Uma vibe meio O Lobo de Wall Street.
Uma coisa assim, mas bombada. Todo mundo estava usando camisas floridas Versace de seda, correntes com diamantes e dentes de ouro. A festa provavelmente tinha mais em comum com um clipe de rap do que com O Lobo de Wall Street. Sempre imaginei se criminosos eram superestimados ou glamourizados, se eles davam festas assim mesmo. E dão, cara, mas é muito mais intenso quando você está participando.

Perguntei ao Pasquale se ele estava envolvido nesse tipo de coisa – quando obviamente ele tinha um negócio de sucesso e uma riqueza considerável – mas ele só deu de ombros e ignorou a pergunta. Uma hora depois, ele chamou três garotas para me escoltarem até uma sala no fundo e só olhou para mim, riu, apontou as garotas e disse “É por causa disso”. Todo mundo estava chapado demais para ir para casa, então fomos para a casa do Pasquale. Foi lá que deu merda.

Como era a casa dele?
Era enorme, e tinha merdas da Versace por todo lado. Ele tinha pôsteres de personagens mafiosos clássicos de Hollywood e ficava me mostrando obsessivamente sua página no Instagram. Ele queria comparar o que estávamos fazendo com as postagens do Dan Bilzerian, e estava mandando mensagens privadas para Ariana Grande, dizendo que a levaria para sair quando ela estivesse em Melbourne. Ele tinha uma mesa redonda enorme com uns 20 lugares. Levamos algumas garotas pra lá e continuamos cheirando. Acho que usamos umas 15 gramas entre quatro pessoas, e ainda estávamos bem. Também tinha uma tigela de salada cheia de pílulas, que todo mundo mastigava como se fosse bala.

Você ficou com medo?
Não, eu estava louco demais. A realidade ainda não tinha batido. E sempre que achava que estava ficando sóbrio, eu cheirava mais três carreiras, do comprimento da minha mão. Sério, eram tão longas que eu tinha que parar para respirar no meio. Eu só estava seguindo a correnteza. Mas tudo começou a ficar estranho quando o sol apareceu. Eu tinha esses momentos de clareza onde olhava para as garotas e conseguia ver, com clareza HD, todas as plásticas que elas tinham feito no corpo e no rosto. Elas pareciam bonecas de plástico inchadas. E os caras as usavam como “ativos”. Basicamente as tratando como bonecas infláveis. Não havia emoções envolvidas, eles nem falavam com elas. Mas as garotas adoravam estar com esses caras; desse jeito estranho objetificado, elas estavam lutando por atenção. Mas Pasquale não dava nenhuma, ele só rodava a sala como o orquestrador de uma procissão. Ele era o rei da festa e sabia disso.

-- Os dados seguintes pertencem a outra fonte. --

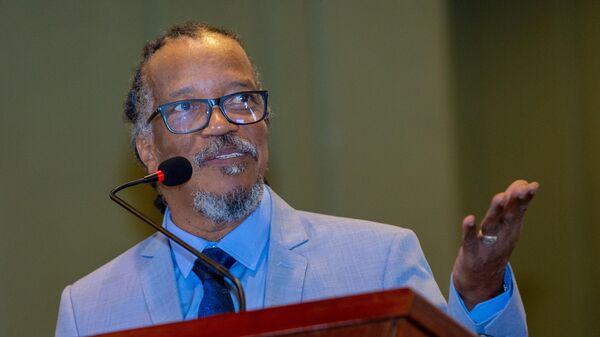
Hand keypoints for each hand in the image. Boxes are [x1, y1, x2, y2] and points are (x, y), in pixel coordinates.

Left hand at [452, 180, 538, 309]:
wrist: (481, 282)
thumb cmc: (495, 248)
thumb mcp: (507, 227)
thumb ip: (513, 205)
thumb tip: (521, 182)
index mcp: (511, 229)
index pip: (519, 210)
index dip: (525, 198)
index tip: (532, 185)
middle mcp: (502, 236)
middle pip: (509, 217)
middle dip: (515, 203)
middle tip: (522, 190)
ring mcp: (487, 245)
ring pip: (491, 225)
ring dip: (496, 211)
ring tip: (500, 197)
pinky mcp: (471, 253)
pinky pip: (469, 240)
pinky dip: (469, 230)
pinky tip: (469, 218)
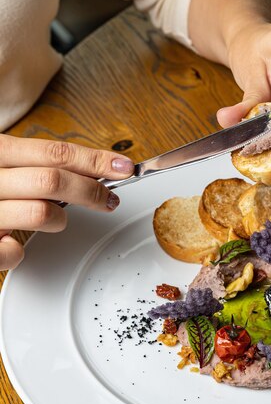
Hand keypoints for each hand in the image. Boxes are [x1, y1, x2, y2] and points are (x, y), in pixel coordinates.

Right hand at [0, 135, 133, 270]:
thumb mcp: (1, 163)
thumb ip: (35, 164)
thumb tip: (90, 168)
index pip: (55, 152)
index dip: (96, 160)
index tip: (124, 167)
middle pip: (54, 180)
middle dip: (91, 191)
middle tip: (108, 200)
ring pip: (41, 213)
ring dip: (59, 219)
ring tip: (57, 219)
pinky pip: (11, 251)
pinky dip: (20, 251)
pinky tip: (14, 243)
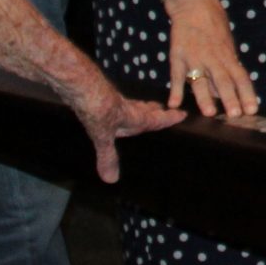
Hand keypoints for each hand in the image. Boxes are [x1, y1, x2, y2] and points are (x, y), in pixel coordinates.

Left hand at [64, 75, 182, 182]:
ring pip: (130, 104)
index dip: (169, 118)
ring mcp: (113, 100)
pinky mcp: (101, 95)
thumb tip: (112, 180)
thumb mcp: (103, 136)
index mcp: (134, 117)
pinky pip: (114, 102)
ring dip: (138, 106)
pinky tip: (110, 107)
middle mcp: (127, 107)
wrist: (82, 84)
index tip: (182, 113)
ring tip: (142, 107)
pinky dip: (118, 105)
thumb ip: (108, 156)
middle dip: (154, 110)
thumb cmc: (98, 109)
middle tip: (163, 108)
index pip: (156, 119)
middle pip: (145, 109)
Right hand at [165, 0, 257, 117]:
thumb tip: (228, 87)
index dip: (247, 93)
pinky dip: (175, 90)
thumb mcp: (226, 42)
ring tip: (209, 113)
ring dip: (205, 97)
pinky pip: (177, 75)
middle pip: (223, 80)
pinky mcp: (178, 54)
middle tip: (235, 115)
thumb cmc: (213, 22)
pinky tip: (174, 105)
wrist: (193, 2)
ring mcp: (195, 56)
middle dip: (230, 98)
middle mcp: (214, 57)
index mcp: (228, 54)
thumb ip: (227, 64)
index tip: (253, 109)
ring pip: (201, 79)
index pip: (241, 77)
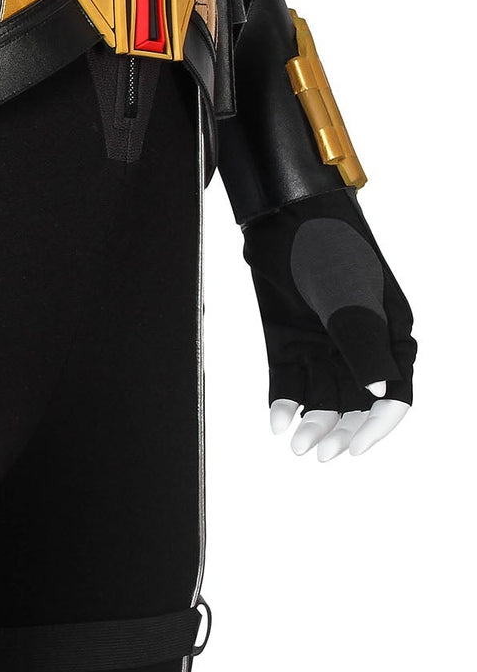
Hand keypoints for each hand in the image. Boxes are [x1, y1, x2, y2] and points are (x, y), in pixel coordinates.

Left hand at [242, 189, 415, 461]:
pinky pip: (288, 380)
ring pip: (321, 397)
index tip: (357, 449)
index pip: (394, 396)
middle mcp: (358, 347)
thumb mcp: (349, 296)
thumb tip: (380, 396)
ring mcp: (321, 345)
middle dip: (340, 431)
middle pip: (355, 404)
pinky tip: (276, 422)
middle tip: (318, 454)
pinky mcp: (287, 341)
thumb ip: (362, 345)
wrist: (284, 217)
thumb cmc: (329, 248)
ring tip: (296, 445)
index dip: (378, 427)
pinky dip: (283, 402)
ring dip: (311, 423)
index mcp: (390, 336)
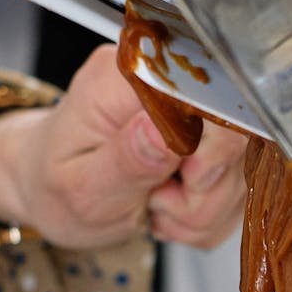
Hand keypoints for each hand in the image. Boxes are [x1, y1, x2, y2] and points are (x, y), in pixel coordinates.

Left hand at [0, 44, 246, 248]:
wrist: (51, 187)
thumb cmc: (55, 183)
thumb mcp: (79, 188)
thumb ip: (125, 160)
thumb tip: (165, 131)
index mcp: (125, 78)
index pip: (205, 93)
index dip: (212, 147)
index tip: (184, 181)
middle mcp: (165, 82)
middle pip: (235, 134)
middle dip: (205, 189)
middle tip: (157, 202)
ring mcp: (193, 113)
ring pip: (239, 169)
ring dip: (202, 207)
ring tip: (155, 206)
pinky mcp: (210, 141)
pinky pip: (234, 188)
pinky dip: (206, 213)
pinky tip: (169, 207)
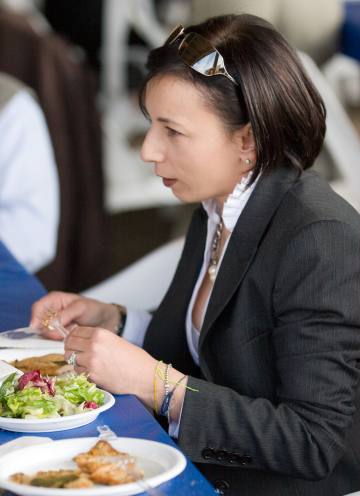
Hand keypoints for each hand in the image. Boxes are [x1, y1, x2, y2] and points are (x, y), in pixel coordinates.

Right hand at [30, 292, 118, 339]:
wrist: (105, 320)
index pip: (38, 307)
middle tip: (59, 334)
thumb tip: (52, 324)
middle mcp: (52, 311)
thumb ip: (66, 315)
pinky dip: (60, 339)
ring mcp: (55, 323)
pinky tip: (71, 334)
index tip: (37, 328)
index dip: (35, 317)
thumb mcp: (80, 308)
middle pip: (39, 322)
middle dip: (47, 329)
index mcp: (55, 299)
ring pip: (45, 332)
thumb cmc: (94, 309)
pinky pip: (53, 338)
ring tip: (71, 331)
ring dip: (55, 334)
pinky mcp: (59, 333)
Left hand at [64, 326, 186, 417]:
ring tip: (87, 363)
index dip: (73, 336)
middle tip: (76, 353)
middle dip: (71, 348)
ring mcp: (91, 361)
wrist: (145, 377)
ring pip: (70, 358)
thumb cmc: (135, 359)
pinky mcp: (91, 376)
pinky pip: (77, 372)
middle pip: (69, 344)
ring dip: (76, 361)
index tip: (74, 341)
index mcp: (100, 333)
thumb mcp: (115, 341)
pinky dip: (81, 372)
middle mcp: (93, 345)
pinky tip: (92, 372)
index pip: (75, 331)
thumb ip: (98, 339)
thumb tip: (80, 341)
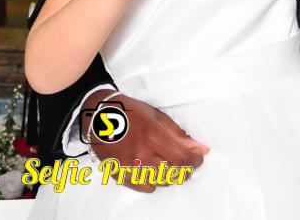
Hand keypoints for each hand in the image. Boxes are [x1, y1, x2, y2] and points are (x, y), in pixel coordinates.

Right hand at [82, 90, 208, 192]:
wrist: (98, 116)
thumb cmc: (129, 112)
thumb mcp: (157, 116)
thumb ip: (179, 135)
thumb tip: (200, 148)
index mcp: (153, 136)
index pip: (183, 160)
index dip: (195, 161)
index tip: (197, 158)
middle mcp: (142, 154)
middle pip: (175, 174)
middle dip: (184, 168)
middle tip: (182, 160)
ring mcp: (130, 167)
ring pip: (162, 182)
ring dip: (168, 174)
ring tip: (164, 162)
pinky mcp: (121, 174)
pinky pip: (146, 187)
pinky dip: (152, 180)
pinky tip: (150, 169)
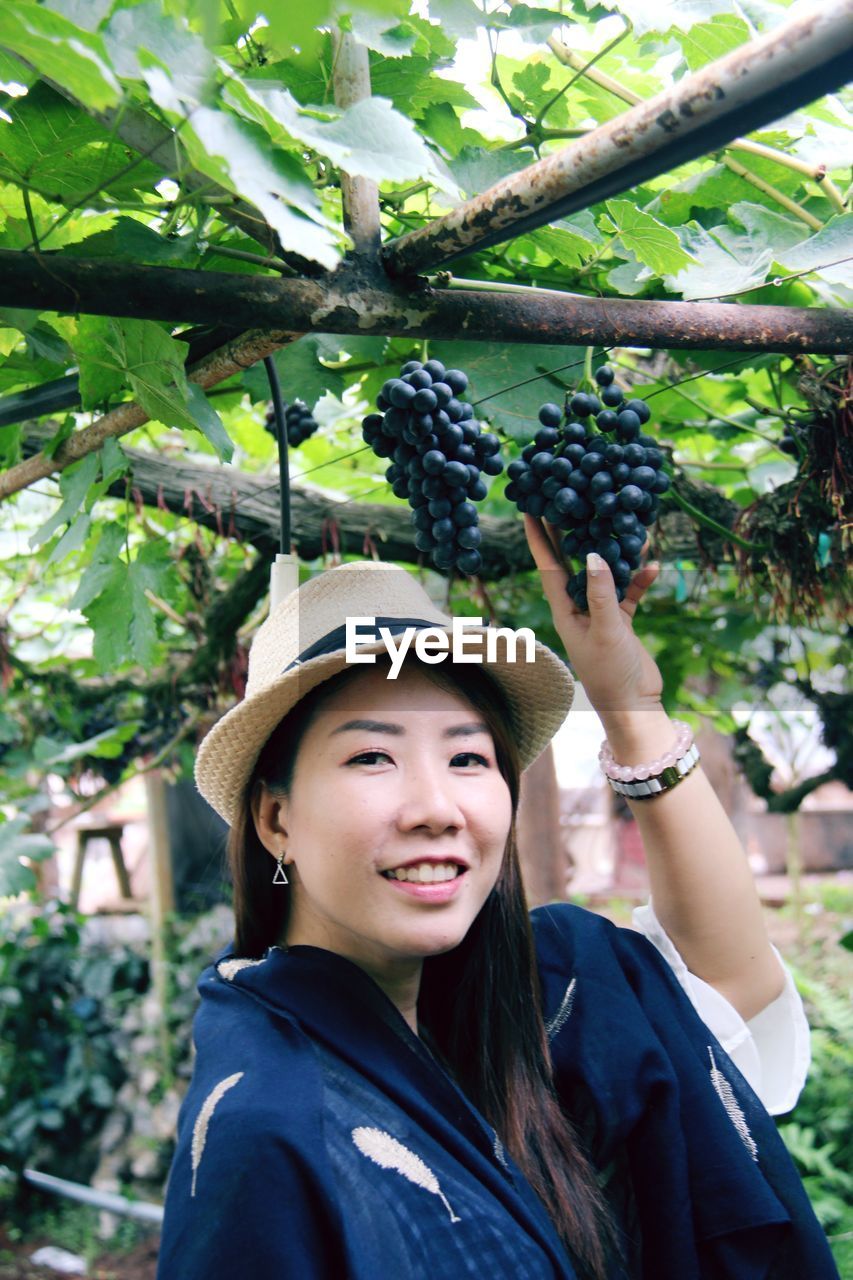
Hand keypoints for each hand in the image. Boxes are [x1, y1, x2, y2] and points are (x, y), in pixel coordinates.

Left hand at [523, 514, 663, 722]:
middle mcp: (577, 607)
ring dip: (613, 552)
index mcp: (563, 609)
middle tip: (567, 499)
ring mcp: (599, 612)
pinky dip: (639, 579)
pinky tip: (652, 566)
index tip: (529, 509)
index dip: (539, 537)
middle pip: (571, 562)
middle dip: (569, 532)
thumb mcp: (605, 630)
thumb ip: (601, 593)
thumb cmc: (610, 672)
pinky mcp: (621, 619)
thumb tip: (596, 555)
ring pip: (603, 572)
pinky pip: (628, 590)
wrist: (633, 704)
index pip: (547, 566)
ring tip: (619, 524)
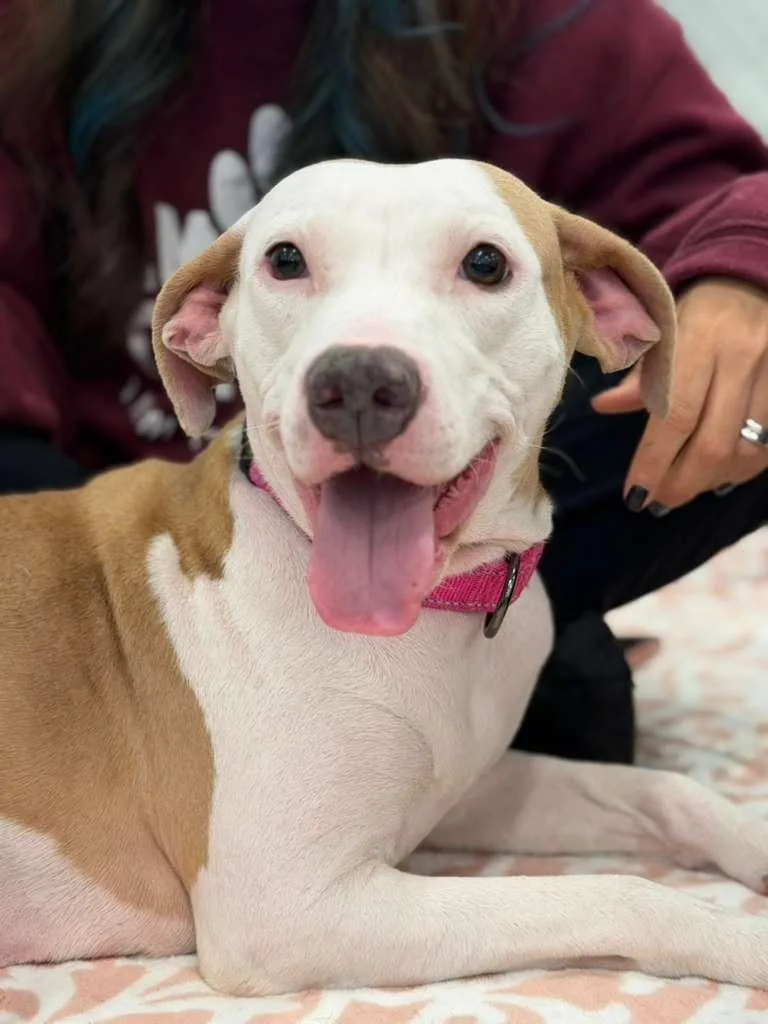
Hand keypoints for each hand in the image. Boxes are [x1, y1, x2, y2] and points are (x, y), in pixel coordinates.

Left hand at [592, 278, 767, 512]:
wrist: (754, 278)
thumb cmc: (699, 310)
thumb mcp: (663, 331)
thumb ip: (641, 374)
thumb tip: (603, 408)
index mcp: (700, 339)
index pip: (675, 415)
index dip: (654, 462)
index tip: (635, 494)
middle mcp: (743, 356)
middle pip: (714, 442)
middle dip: (682, 482)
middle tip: (658, 501)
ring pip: (748, 450)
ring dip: (712, 480)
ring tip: (684, 490)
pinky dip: (743, 468)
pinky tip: (718, 476)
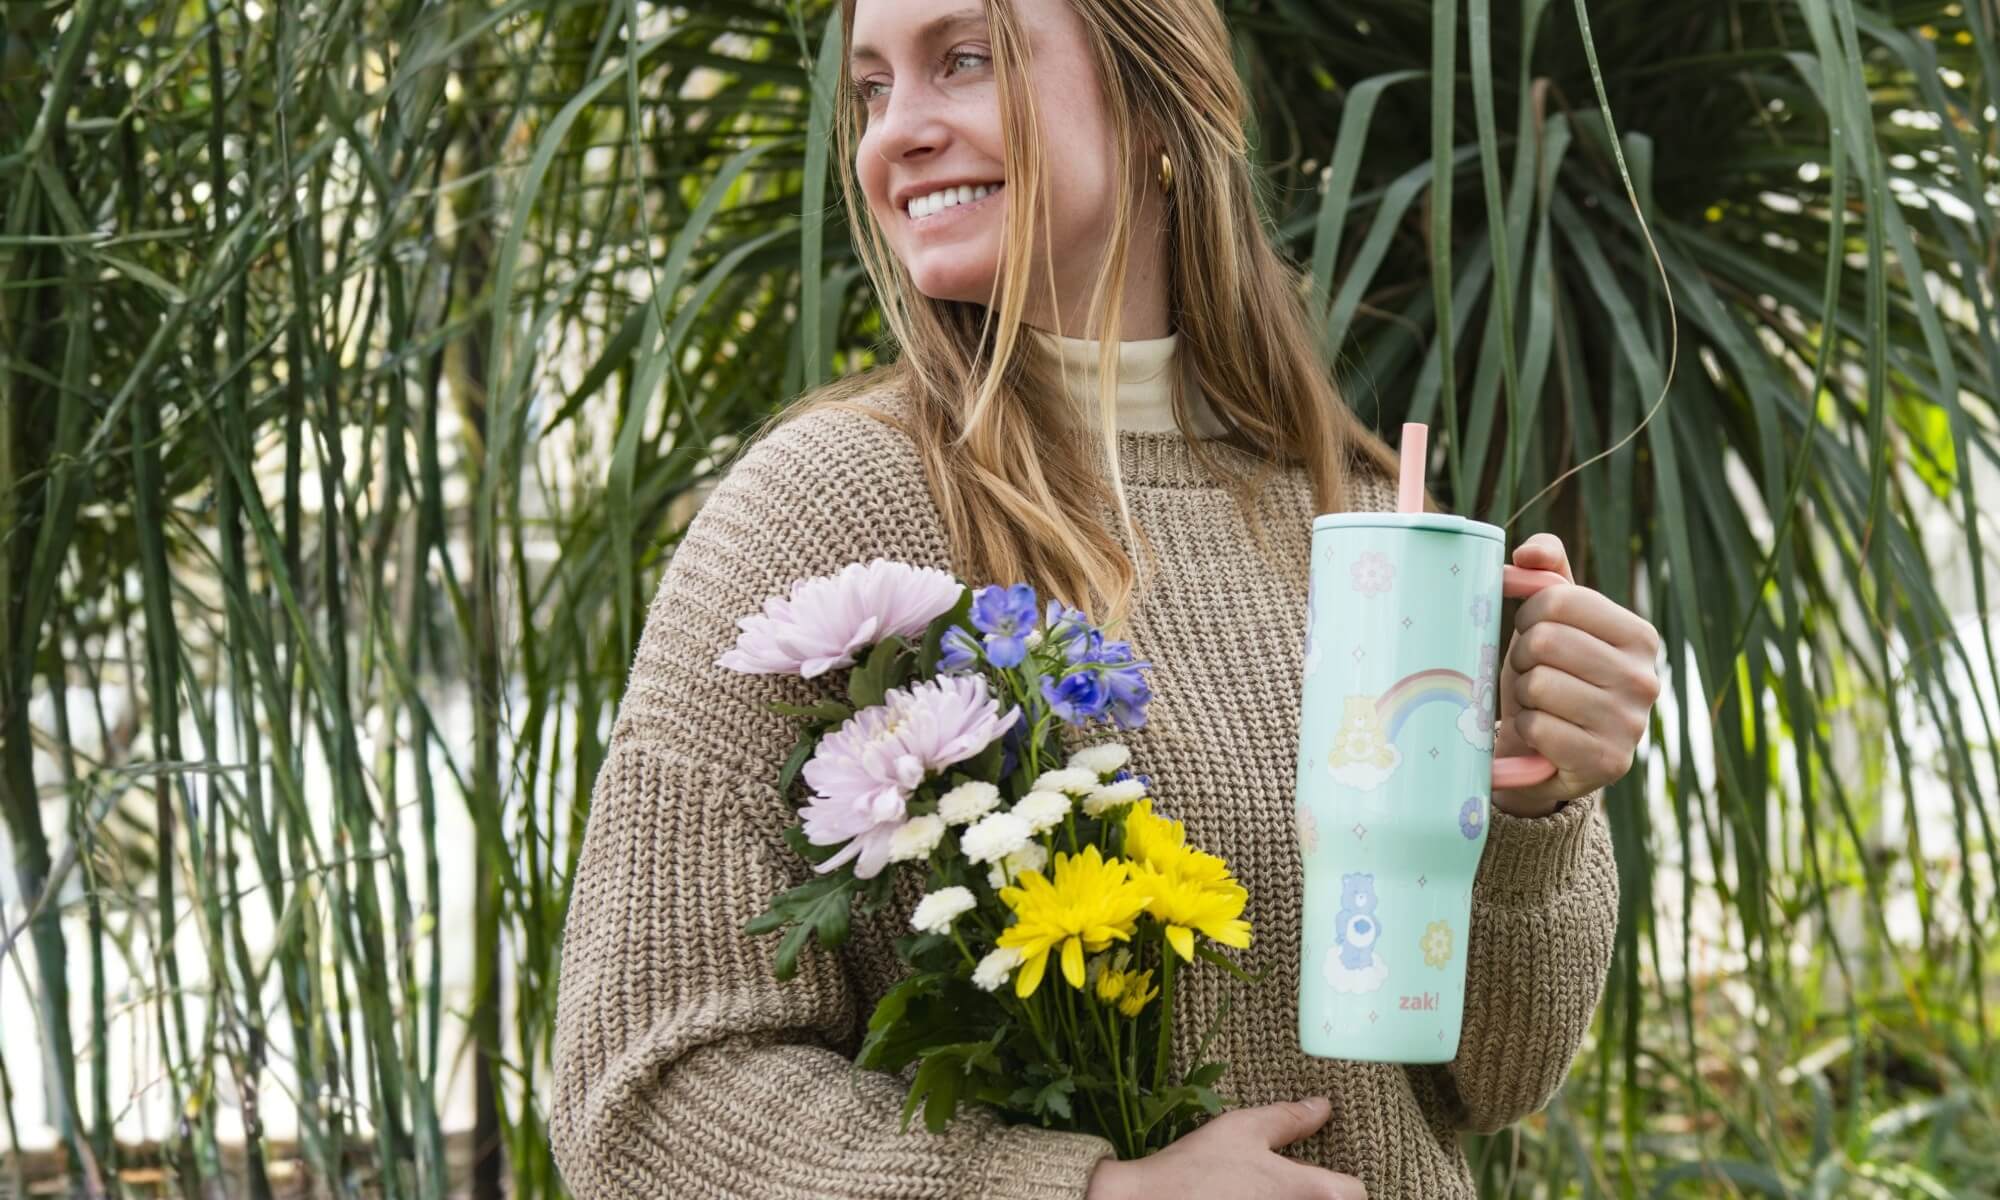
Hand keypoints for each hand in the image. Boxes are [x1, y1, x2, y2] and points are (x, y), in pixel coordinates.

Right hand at [1083, 1098, 1365, 1198]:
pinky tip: (1248, 1199)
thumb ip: (1289, 1119)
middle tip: (1300, 1183)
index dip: (1346, 1183)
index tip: (1329, 1177)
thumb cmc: (1197, 1168)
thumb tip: (1323, 1107)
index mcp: (1312, 1191)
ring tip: (1266, 1191)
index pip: (1356, 1193)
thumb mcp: (1243, 1130)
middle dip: (1323, 1196)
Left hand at [1491, 533, 1662, 817]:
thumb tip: (1527, 554)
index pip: (1558, 598)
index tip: (1532, 632)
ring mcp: (1631, 724)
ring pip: (1538, 684)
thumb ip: (1546, 572)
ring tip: (1539, 704)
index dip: (1528, 614)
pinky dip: (1526, 730)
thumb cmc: (1549, 674)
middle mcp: (1645, 678)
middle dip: (1523, 657)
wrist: (1546, 753)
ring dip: (1523, 695)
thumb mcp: (1551, 621)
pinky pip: (1538, 727)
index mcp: (1640, 636)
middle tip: (1533, 674)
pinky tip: (1543, 735)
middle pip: (1544, 640)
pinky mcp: (1608, 762)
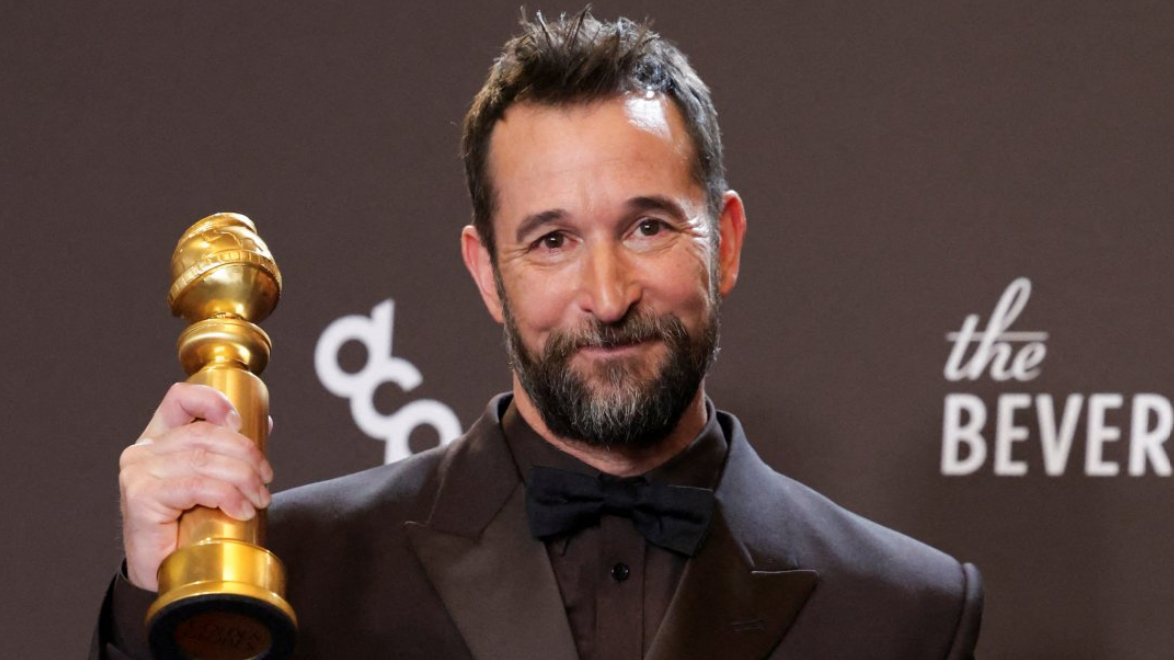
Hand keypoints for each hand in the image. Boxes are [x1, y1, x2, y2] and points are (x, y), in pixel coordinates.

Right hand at [119, 382, 273, 590]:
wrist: (167, 573)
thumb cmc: (190, 526)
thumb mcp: (215, 480)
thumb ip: (231, 452)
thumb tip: (264, 424)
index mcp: (159, 438)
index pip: (180, 398)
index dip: (214, 401)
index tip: (242, 423)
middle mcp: (143, 451)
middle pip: (204, 433)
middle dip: (246, 453)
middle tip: (265, 479)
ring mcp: (138, 473)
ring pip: (203, 460)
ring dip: (242, 477)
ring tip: (259, 499)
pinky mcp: (141, 497)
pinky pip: (195, 485)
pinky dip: (226, 495)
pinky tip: (241, 510)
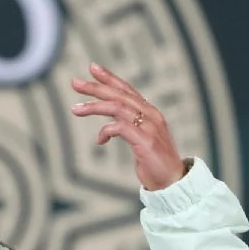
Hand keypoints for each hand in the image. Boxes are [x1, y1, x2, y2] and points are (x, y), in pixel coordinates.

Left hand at [70, 63, 184, 190]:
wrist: (173, 181)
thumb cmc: (154, 161)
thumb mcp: (140, 139)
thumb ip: (128, 127)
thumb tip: (108, 127)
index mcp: (149, 112)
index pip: (127, 90)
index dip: (110, 78)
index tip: (93, 68)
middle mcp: (151, 115)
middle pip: (119, 95)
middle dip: (96, 87)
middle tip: (75, 83)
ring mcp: (150, 127)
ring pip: (118, 108)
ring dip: (94, 107)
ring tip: (75, 109)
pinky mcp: (145, 141)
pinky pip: (121, 127)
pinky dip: (106, 131)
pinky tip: (100, 140)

Quando eu finalmente disse a ele que estava pensando em ir embora, ele perguntou por que e do que eu precisava. Ele não conseguia entender por que alguém ia querer sair do fiasco à la Bilzerian que ele tinha começado. Não sei por que, mas no meio de toda aquela merda ele me pareceu realmente solitário. Ele estava recebendo uma lap dance, cercado por caras bombados, mas não estava presente, ele não dava a mínima, e não estava satisfeito. Talvez ele soubesse que não era real. Ele não conseguia comprar a única coisa que parecia que ele não tinha, alguém que se importasse realmente com ele, com quem ele pudesse conversar. E ele não conseguia entender por que não podia comprar algo assim.

Você viu ele de novo?
Só nas notícias, uma foto brutal dele caído de cara no concreto, ensanguentado. Era uma imagem muito forte. Lembro que uma colega disse que não acreditava que eles estavam mostrando aquilo na TV. Era bem chocante, assim como o fato de eu ter saído com esses caras como se fosse uma coisa divertida. Mas a coisa mais assustadora é que não é um programa, é real e as pessoas morrem. Percebi que é nisso que dá aquela coisa de “live fast, die young”. Parece um estilo de vida atraente até que alguém maior e pior que você cruza seu caminho, aí as consequências são assustadoras pra cacete.